Ancora, con specifico riferimento alla nozione di conoscenza effettiva e di conoscibilità dell’atto richiamato, è ormai principio indiscusso che, sebbene tale presupposto possa dirsi in re ipsa quando il riferimento attiene a verbali d’ispezione o verifica compiuti alla presenza del contribuente, o a lui notificati o comunicati nei modi di legge,

quando i verbali oggetto di relatio riguardano un soggetto diverso, l’Amministrazione deve dimostrare – sia pure, eventualmente, tramite presunzioni – l’effettiva e tempestiva conoscenza dei documenti da parte del contribuente, non essendo sufficiente il riferimento ad un atto del quale il contribuente stesso possa semplicemente “procurarsi la conoscenza”, poichè ciò comporterebbe una più o meno accentuata e non giustificata riduzione del lasso di tempo a lui concesso per valutare la fondatezza dell’atto impositivo, con indebita menomazione del diritto di difesa”

così Cass. Sez. Trib. Sentenza n. 1418 del 23 gennaio 2008, pronunciata addirittura anteriormente alla vigenza della più rigorosa normativa di cui alla l. 27 luglio 2000, n. 212, art. 7.
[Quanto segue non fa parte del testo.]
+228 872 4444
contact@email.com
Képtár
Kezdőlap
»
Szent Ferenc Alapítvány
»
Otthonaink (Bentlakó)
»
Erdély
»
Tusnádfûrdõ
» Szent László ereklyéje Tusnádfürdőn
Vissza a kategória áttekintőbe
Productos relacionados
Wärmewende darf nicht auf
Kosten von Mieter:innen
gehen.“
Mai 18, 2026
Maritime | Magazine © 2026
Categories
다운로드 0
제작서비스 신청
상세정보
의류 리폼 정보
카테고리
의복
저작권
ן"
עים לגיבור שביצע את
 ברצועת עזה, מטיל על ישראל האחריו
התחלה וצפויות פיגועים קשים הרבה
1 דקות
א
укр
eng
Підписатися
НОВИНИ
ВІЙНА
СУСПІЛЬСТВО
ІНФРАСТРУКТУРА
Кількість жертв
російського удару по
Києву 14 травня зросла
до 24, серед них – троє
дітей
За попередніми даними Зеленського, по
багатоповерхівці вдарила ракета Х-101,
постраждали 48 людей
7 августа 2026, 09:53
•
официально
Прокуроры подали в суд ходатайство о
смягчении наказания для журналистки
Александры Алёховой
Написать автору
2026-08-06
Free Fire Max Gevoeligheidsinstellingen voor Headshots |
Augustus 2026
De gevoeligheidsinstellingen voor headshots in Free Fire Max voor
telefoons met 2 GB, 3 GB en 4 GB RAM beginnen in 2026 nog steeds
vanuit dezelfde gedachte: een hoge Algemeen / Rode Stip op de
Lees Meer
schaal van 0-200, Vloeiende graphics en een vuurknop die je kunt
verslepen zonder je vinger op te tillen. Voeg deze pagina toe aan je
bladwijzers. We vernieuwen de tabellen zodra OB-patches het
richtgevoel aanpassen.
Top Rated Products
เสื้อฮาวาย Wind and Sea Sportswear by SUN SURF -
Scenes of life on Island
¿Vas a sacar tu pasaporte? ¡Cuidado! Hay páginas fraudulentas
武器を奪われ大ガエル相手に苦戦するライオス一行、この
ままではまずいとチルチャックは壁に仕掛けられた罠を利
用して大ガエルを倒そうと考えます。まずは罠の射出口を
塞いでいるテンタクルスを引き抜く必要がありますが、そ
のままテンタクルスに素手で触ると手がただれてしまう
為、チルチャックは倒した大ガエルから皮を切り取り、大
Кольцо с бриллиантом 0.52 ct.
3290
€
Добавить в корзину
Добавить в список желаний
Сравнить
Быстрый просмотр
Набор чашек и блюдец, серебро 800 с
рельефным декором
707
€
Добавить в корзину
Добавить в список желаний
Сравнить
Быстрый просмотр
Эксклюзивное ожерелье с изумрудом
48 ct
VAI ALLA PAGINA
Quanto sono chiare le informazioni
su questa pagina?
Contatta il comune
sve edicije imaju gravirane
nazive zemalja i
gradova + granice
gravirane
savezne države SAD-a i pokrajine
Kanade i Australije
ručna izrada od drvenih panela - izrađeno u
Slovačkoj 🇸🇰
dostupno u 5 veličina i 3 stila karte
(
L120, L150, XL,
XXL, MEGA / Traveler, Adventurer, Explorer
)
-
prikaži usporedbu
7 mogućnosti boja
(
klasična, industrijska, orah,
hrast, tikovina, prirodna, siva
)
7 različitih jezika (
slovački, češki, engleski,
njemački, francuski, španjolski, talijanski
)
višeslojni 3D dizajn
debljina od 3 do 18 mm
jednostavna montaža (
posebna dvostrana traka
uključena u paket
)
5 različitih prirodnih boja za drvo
Orbene, dall’articolato sostrato giurisprudenziale formatosi in seno alla S.C. e sinora citato, possono trarsi le seguenti conclusioni.

Anzitutto, la motivazione dell’atto impositivo assolve all’essenziale funzione di tutela del diritto di difesa del contribuente.

Tale funzione non è eludibile sul presupposto che questi si sia, in qualche modo, comunque difeso.

L’allegazione degli atti richiamati per relationem nella parte motiva dell’avviso di accertamento non è necessaria laddove l’Amministrazione fornisca prova dell’effettiva conoscenza degli stessi da parte del contribuente.

Nel caso in cui l’Amministrazione non sia in grado di fornire detta prova, ovvero che gli atti di cui trattasi fossero rivolti a terzi e dunque, come tali, fossero non conoscibili dal contribuente, l’allegazione degli stessi diventa requisito fondamentale ed ineludibile – pena nullità – dell’atto impositivo.

A tal fine, potrebbe essere ritenuto lecito il ricorso alla tecnica della “riproduzione del contenuto essenziale dell’atto” a condizione che siano comunque forniti tutti gli elementi per valutare l’an e il quantum debeatur.

Ove si ricorra a tale peculiare tecnica, però, diventa fondamentale indicare specificatamente gli estremi ed il punto esatto dell’atto da cui tale contenuto essenziale è stato estratto.

Tale onere, difatti, risponde alla fondamentale esigenza di mettere il contribuente – ed il Giudice eventualmente investito del sindacato giurisdizionale sulla vicenda – in condizione di ottenere l’effettiva conoscenza dell’intero atto richiamato, e non soltanto dei passaggi ritenuti essenziali dalla controparte.

Sarebbe, viceversa, irragionevole consentire ad una parte in causa di selezionare le parti rilevanti di un atto non conosciuto – e nemmeno conoscibile – dalla controparte, impedendo poi a quest’ultimo di prendere contezza dell’intero contenuto dello stesso.